Together, the two novel species have confirmed for scientists that penguins got really big in their early evolutionary history, and the discovery sheds light on how these flightless birds' flippers changed over time.
"Fossils provide us with evidence of the history of life, and sometimes that evidence is truly surprising," Field said. "Many early fossil penguins attained enormous sizes, easily dwarfing the largest penguins alive today."
Zeroing in on an iconic penguin trait, flippers, the team used techniques like laser scanning and environmental analysis to estimate various aspects of the two extreme species.
First off, the team used laser scanners to create digital models of the bones and compare them to other fossil species such as the emperor penguin. That's how the researchers started extrapolating how big the prehistoric birds probably were. But some information was also gleaned by checking out the boulders within which all the specimens -- flipper bones and muscle attachment points -- were found to begin with.
The rocks themselves were identified as being about 57 million years old, and the fossil species are thought to have lived between 59.5 million and 55.5 million years ago.

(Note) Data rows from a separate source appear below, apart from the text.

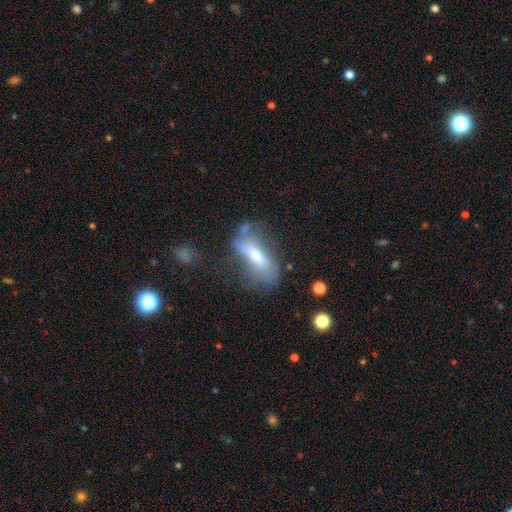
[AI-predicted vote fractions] Q: Smooth or featured?
A: smooth (51%); runner-up: featured or disk (40%)
Q: How rounded?
A: in between (62%); runner-up: cigar-shaped (35%)
Q: Merging?
A: none (43%); runner-up: minor disturbance (26%)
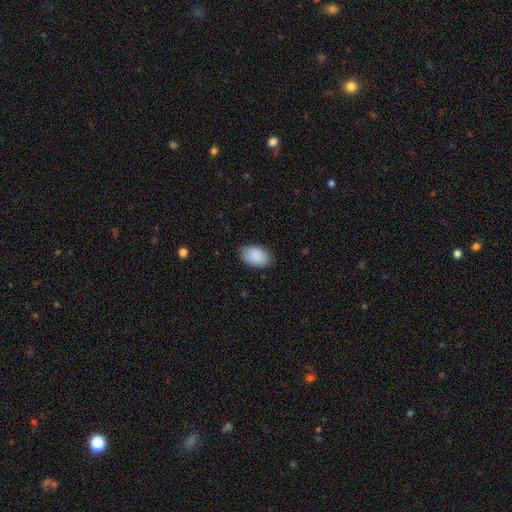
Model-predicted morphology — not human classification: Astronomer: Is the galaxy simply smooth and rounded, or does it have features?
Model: smooth — 90%.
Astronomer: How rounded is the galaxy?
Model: in between — 92%.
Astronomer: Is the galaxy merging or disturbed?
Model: none — 85%.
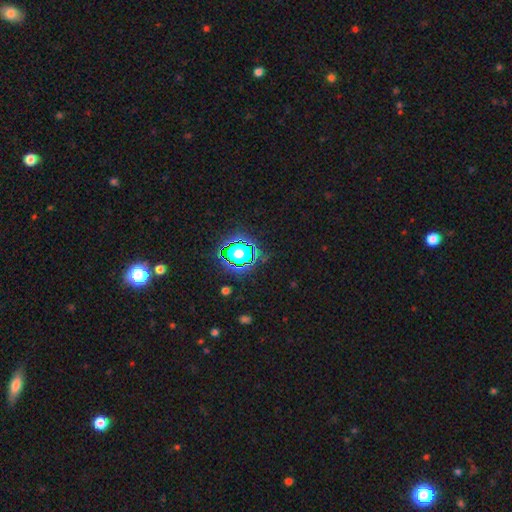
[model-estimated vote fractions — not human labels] Overall: star or artifact (79%).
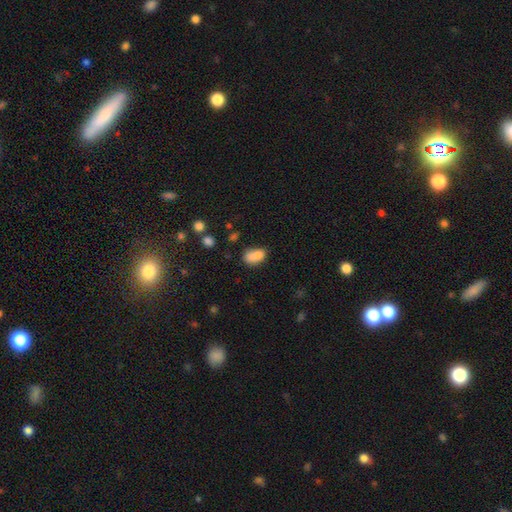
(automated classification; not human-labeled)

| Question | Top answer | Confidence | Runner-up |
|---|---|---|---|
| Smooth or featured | smooth | 78% | featured or disk (12%) |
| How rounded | in between | 82% | round (16%) |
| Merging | none | 38% | merger (35%) |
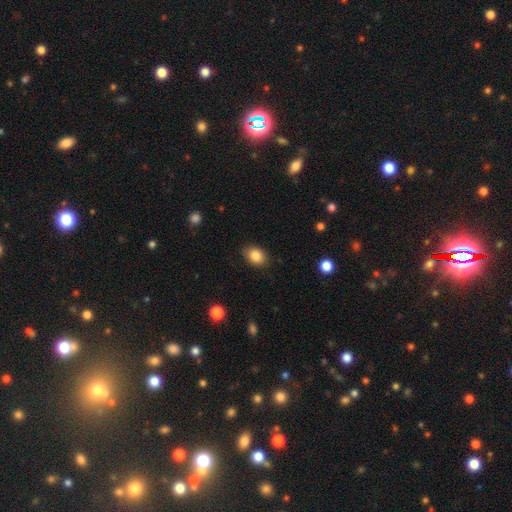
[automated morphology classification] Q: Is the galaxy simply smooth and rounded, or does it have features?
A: smooth — 86%.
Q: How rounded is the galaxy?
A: in between — 69%.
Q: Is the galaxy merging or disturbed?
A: none — 86%.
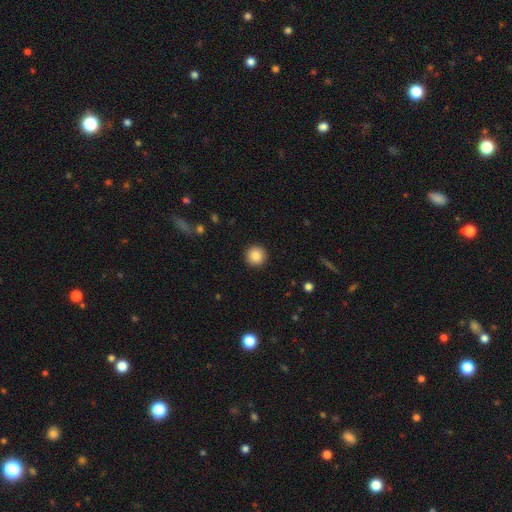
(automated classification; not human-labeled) smooth 87%, star or artifact 9%, featured or disk 4%. Down the decision tree: how rounded — round (96%); merging — none (93%).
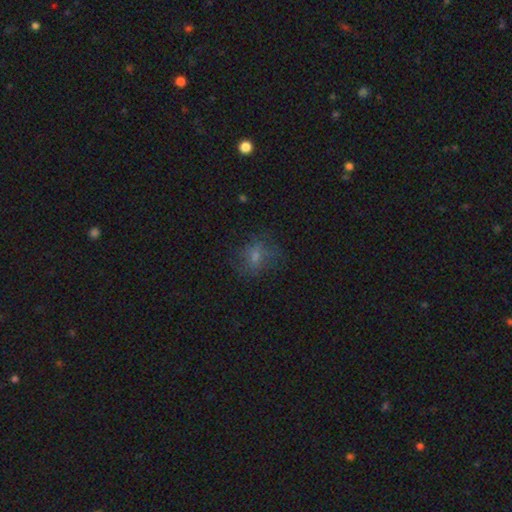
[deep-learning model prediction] This is likely a smooth galaxy (61%). How rounded: possibly in between (49%, tied with round). Merging: likely none (62%).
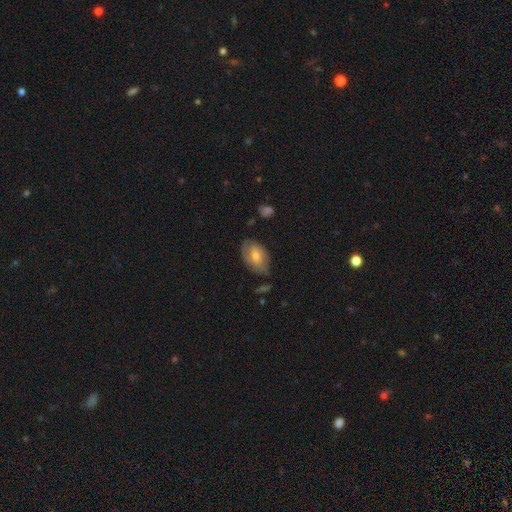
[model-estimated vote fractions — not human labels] This appears to be a smooth galaxy with no disk features (48%). Merging: none (66%).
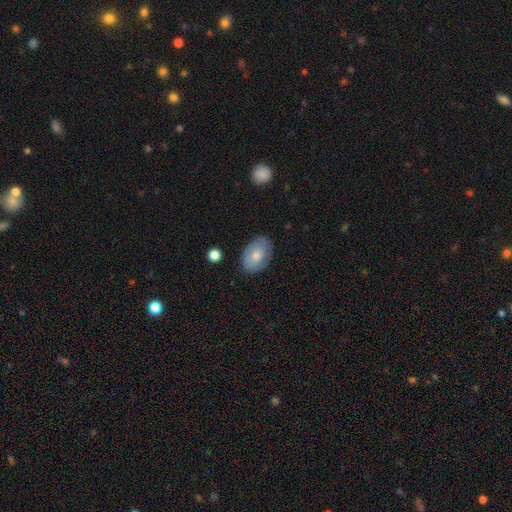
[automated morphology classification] smooth_or_featured: smooth (p=0.73) [alt: featured or disk p=0.20]
how_rounded: in between (p=0.85) [alt: round p=0.14]
merging: none (p=0.77) [alt: minor disturbance p=0.18]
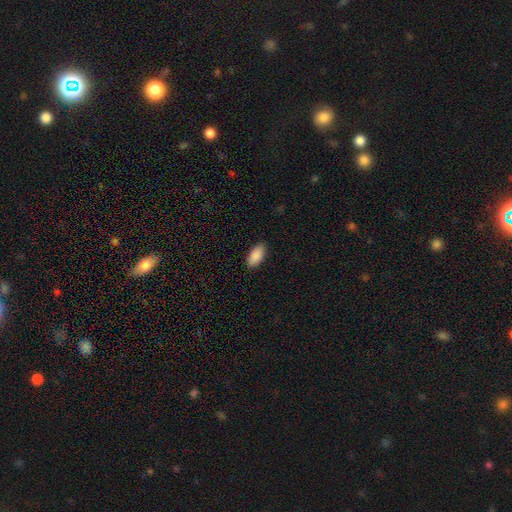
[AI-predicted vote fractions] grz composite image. It shows a smooth galaxy with no disk features (90%) that is in between round and cigar-shaped (93%). Merging: none (89%).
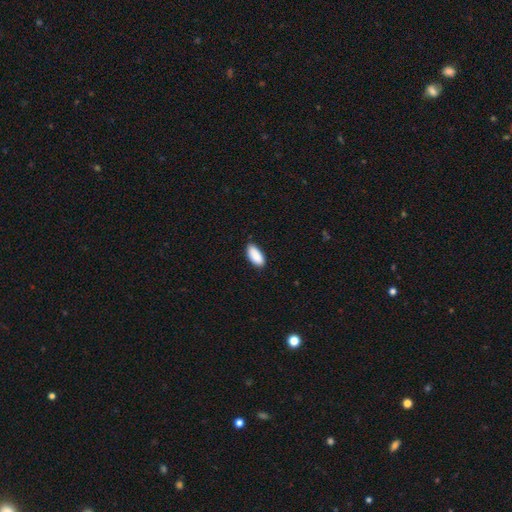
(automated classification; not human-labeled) smooth-or-featured: smooth: 90% | star or artifact: 6% | featured or disk: 3%
  how-rounded: in between: 92% | cigar-shaped: 7% | round: 2%
  merging: none: 85% | minor disturbance: 13% | major disturbance: 2% | merger: 1%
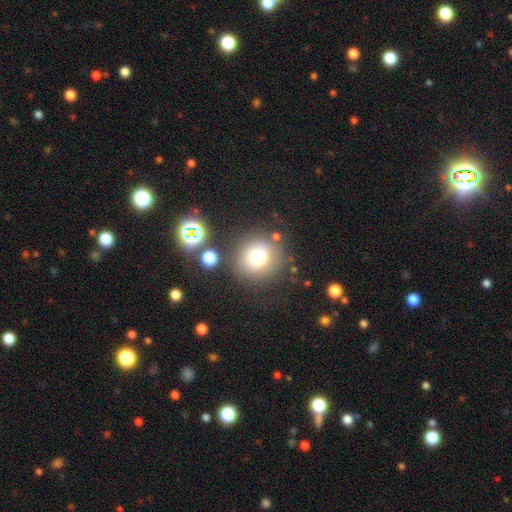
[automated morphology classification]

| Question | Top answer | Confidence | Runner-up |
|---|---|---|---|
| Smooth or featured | smooth | 72% | star or artifact (17%) |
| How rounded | round | 90% | in between (9%) |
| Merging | none | 80% | minor disturbance (10%) |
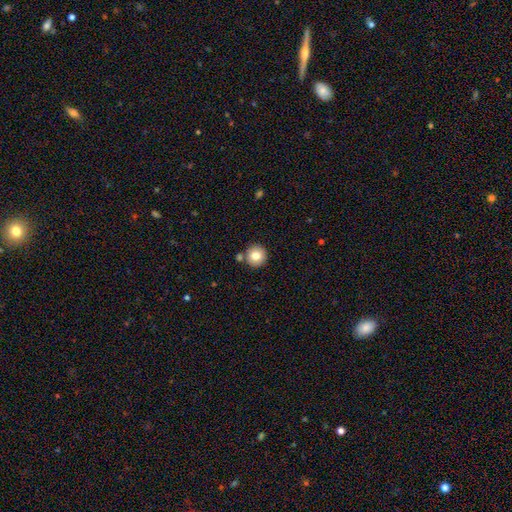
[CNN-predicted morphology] type=smooth (79%); roundness=round (95%); merging=none (81%).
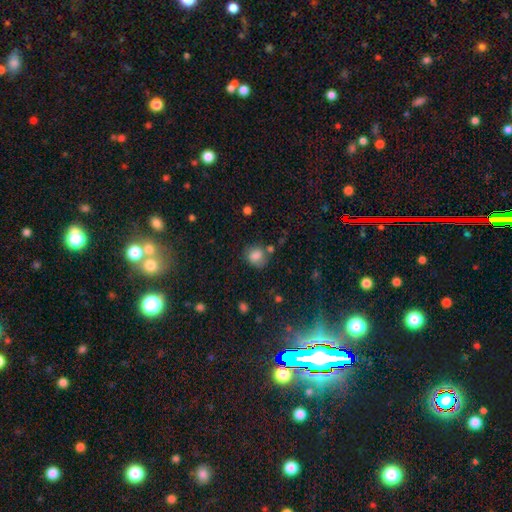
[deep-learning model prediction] smooth_or_featured: smooth (p=0.80) [alt: star or artifact p=0.10]
how_rounded: round (p=0.70) [alt: in between p=0.29]
merging: none (p=0.60) [alt: minor disturbance p=0.21]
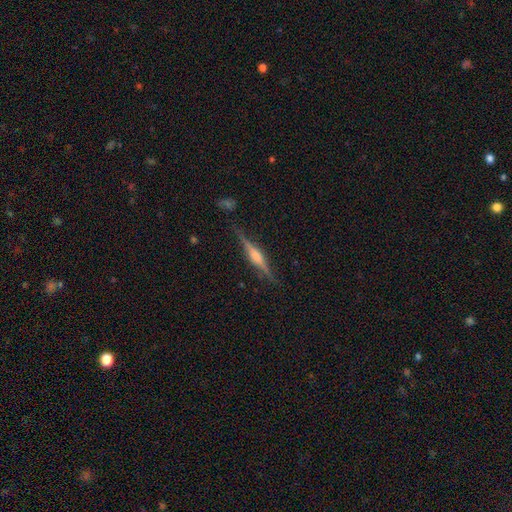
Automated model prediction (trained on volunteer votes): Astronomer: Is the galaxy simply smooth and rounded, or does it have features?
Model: featured or disk — 77%.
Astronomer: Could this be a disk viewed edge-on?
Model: yes — 98%.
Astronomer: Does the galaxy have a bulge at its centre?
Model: rounded — 75%.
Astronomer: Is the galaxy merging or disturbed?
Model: none — 86%.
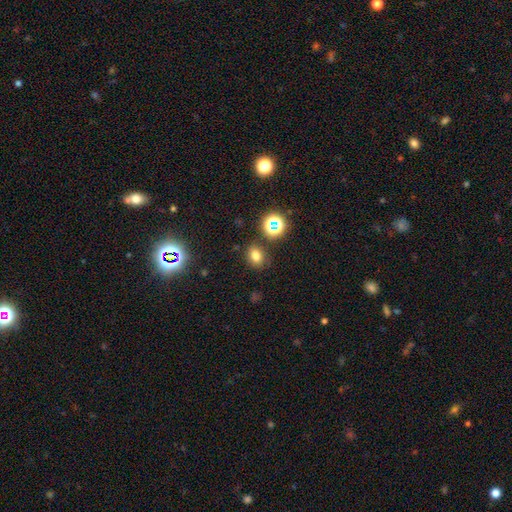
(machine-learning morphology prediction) Smooth or featured? Predicted: smooth (p=0.72). How rounded? Predicted: in between (p=0.56). Merging? Predicted: none (p=0.82).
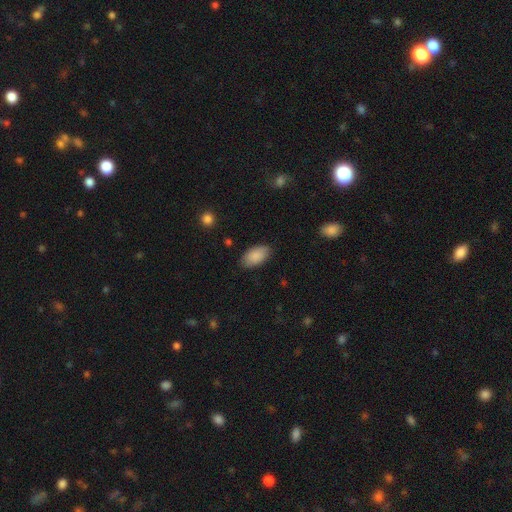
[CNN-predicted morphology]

This timeline falls within the late Paleocene era, and more specifically, it's roughly 5 million to 10 million years after the end-Cretaceous extinction, when the asteroid Chicxulub wiped out the dinosaurs. In a way, this means the giant penguin might've had more peace than you'd expect for an ancient animal -- unperturbed on a more-or-less dino-free Earth.
"Kumimanu fordycei would have been an utterly astonishing sight on the beaches of New Zealand 57 million years ago, and the combination of its sheer size and the incomplete nature of its fossil remains makes it one of the most intriguing fossil birds ever found," Field said.
And if you're wondering whether the lifestyle of a massive penguin differs from the daily rituals of cute little penguins we're used to, the answer is probably yes.
For example, the researchers explain, a bigger penguin could capture larger prey, be better at conserving body temperature in cold waters, and could maybe migrate across the globe and set up residences beyond their hometown.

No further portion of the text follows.